The resource center’s second annual Job Fair put employers looking to hire workers into the same room with those job seekers.

Hundreds filled out job application forms for, the CAO, AK Steel, STAR Community Justice Center, Applied Card Systems, home health agencies, the U.S. Army, River Valley Health System, Columbus corporations, Ironton’s newest manufacturer – Liebert Corp. – and many others.

"There’s a variety of employers who want to hire above minimum wage," Ms. Craddock said.

Even if local employment is increasing, considering the area’s economic development efforts, job recovery takes time and job fairs are one way to help, Ms. Craddock said.

Companies like them too because they can get a lot of qualified applicants quickly, she added.

While handing out bags of information to job seekers, Ms. Craddock looked around at more than 40 tables of potential employers.

"They are overjoyed with the response," she said.

Terri Gipson of Safe Harbor shelter in Ashland, Ky., taking applications for case workers, said she will make calls on many she received.

"We have some wonderful qualified applicants," she said, adding there are more than if Safe Harbor had advertised.

"And it’s much more beneficial to see people face-to-face."

Although Joseph Hawes of Huntington, W.Va., came to find an extra job now that he’s retired, he said the job fair is an opportunity that came just in time.

"It’s an opportunity to talk to as many employers as possible," he said. "They are an excellent idea that cities never supported in the past. And now it’s great that they are."

Ms. Craddock said the Workforce Development Resource Center hopes to continue the Job Fair trend for many years to come, despite the economies twists and turns.
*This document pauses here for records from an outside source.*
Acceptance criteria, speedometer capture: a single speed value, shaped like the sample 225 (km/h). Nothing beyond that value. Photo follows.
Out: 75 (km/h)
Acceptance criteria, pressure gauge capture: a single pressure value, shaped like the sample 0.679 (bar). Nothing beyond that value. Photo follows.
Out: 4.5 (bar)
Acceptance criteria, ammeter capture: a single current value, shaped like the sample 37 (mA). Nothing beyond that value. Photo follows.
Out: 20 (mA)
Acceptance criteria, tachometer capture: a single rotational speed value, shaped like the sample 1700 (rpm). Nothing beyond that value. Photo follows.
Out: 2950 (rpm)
The fairs are necessary to link workers to what is out there in the job market, she said.

"For example, if an Ironton iron worker were not willing to relocate, they may have to go into another field," she said. "This is a good place to get a feel for that and talk to different employers in different areas."

Job Fair 2000 was an overall effort of the WDRC, OUSC, Ohio Bureau of Employment Services and other agencies.

The WDRC is located at 123 N. Third St. in Ironton.